Lady’s frail hand slipped to his shoulder. “Evidence is all around you, but what is required is an act of faith.”

“Faith in what?” Gabriel lifted his head. “Even someone like me can pretend to be a Christian and get away with it. But good people every day are bought and sold and beaten and murdered. Where’s the justice of that?”

“God is always patient, slow to anger. But herein is love: in that while we were yet sinners, Christ died for us.”

“I won’t argue that I’m a sinner. But I’ve always been responsible for my own debts.”

Tenderness filled the old woman’s eyes. “Until you abandon that debt to Christ, your life will have no ultimate meaning. Live for Him, Gabriel, and find peace.”

Control. Hard-won control. He was supposed to fling it away in a moment?

He thought of the night he’d watched the sunset from Uncle Diron’s dock. Yes, the moment had come now, but the decision had been building for some time. God flung colors and music and love at him from every unexpected direction. He’d be a fool to stay in the dark room.

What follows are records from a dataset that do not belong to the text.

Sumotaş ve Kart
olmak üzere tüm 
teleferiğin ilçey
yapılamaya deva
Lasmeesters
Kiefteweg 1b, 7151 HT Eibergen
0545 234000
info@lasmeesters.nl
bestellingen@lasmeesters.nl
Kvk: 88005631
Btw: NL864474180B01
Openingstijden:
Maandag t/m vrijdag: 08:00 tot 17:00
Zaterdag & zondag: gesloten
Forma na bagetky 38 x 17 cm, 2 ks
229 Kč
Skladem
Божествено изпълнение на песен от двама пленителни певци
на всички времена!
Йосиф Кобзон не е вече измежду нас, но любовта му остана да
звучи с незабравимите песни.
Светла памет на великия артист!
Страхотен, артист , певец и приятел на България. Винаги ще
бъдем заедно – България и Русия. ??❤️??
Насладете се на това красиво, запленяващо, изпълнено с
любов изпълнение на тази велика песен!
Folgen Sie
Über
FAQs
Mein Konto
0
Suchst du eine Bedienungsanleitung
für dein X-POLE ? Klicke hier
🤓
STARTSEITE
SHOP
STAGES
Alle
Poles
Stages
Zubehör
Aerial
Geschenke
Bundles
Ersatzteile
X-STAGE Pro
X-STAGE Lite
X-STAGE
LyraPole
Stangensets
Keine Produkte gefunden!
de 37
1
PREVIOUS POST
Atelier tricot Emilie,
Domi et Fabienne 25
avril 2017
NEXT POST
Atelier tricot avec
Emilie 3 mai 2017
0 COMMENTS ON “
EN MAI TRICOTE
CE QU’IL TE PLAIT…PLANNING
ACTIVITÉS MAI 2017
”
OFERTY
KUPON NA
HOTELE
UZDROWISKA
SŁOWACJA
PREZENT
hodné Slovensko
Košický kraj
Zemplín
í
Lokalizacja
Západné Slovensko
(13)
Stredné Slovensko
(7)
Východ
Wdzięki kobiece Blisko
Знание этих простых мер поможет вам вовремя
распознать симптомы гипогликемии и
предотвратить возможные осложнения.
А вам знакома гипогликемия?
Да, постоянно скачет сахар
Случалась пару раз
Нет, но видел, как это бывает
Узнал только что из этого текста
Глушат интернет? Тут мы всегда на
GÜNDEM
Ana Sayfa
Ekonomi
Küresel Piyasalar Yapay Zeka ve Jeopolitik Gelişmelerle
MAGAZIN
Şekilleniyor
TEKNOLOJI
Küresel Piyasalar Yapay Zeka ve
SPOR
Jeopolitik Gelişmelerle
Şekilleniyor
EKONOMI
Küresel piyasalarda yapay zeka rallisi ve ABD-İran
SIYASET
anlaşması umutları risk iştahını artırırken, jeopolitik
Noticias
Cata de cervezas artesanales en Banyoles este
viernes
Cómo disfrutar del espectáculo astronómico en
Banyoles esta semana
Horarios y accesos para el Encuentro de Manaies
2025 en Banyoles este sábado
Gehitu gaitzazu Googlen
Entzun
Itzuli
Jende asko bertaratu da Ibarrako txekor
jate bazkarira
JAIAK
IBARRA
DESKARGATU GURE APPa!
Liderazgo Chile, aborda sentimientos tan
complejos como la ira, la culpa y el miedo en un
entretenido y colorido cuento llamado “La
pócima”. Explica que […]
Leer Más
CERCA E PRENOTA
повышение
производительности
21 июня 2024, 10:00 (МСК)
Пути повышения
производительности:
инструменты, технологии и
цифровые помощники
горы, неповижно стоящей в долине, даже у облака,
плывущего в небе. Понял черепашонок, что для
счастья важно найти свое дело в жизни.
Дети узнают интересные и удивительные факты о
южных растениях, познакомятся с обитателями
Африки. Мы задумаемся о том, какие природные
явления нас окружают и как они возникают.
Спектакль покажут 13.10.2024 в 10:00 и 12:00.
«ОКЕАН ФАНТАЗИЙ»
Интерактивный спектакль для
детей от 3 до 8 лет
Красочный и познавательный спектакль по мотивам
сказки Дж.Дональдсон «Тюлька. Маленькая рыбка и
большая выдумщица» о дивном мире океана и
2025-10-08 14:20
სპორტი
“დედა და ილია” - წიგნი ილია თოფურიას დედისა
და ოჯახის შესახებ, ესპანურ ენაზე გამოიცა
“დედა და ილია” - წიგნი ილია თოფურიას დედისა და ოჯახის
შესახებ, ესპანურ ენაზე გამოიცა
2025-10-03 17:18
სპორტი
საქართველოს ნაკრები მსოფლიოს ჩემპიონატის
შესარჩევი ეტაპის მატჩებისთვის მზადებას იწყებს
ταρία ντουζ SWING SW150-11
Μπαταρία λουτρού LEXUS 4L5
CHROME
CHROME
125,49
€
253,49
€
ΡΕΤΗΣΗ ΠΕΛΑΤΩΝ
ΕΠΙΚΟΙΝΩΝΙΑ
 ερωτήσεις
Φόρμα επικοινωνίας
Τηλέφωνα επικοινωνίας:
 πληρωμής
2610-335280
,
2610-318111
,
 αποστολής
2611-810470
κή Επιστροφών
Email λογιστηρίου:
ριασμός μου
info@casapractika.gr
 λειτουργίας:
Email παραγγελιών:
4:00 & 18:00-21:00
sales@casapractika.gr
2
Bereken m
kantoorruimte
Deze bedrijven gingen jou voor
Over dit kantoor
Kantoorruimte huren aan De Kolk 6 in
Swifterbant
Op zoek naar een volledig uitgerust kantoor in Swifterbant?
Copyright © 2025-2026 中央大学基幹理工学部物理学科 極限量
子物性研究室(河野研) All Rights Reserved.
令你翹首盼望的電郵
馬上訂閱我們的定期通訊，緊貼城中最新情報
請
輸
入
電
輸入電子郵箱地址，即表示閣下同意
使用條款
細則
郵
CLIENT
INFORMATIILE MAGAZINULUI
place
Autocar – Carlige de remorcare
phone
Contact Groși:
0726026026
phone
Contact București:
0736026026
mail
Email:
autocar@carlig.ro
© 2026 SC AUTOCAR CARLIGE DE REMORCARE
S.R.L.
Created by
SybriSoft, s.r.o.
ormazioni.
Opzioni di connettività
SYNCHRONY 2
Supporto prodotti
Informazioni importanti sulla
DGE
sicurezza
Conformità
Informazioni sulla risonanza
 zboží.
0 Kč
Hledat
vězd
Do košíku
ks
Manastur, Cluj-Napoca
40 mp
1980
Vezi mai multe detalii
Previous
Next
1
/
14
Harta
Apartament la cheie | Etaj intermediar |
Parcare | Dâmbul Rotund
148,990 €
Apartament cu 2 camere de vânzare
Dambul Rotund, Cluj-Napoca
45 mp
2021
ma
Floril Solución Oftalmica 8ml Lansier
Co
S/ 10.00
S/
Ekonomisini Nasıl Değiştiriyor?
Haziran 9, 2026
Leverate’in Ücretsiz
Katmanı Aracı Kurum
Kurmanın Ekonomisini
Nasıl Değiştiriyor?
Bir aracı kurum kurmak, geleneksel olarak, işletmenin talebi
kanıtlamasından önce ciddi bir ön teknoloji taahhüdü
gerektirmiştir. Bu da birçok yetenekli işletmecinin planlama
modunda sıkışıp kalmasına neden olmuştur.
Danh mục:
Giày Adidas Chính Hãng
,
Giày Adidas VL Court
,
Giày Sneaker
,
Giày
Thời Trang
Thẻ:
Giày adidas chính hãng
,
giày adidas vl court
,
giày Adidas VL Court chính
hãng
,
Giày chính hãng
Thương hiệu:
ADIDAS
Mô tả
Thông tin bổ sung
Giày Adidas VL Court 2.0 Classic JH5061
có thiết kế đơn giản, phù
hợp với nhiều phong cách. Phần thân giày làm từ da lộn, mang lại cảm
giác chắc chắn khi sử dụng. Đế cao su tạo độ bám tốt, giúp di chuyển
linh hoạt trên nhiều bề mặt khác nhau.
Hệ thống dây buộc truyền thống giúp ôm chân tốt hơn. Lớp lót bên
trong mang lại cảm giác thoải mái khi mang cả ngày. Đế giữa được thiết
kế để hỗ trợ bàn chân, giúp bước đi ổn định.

“All right,” he said simply. “I will.”

And the light came on.

 

Camilla sat on a low stool beside Harry’s cot, turning the pages of a dog-eared copy of
The Pilgrim’s Progress.
She’d sent Portia to help remove the remains of dinner and had been passing the time contentedly for some thirty minutes.

“’Lo, Silly-Milly.”

At the husky murmur her gaze flew to Harry’s gaunt face. With a glad cry she cast herself on his chest. His arms closed feebly around her, and she gave in to tears. “Oh, Harry, I was so worried about you.” She searched his tired gray-blue eyes. “How dare you scare us all so badly?”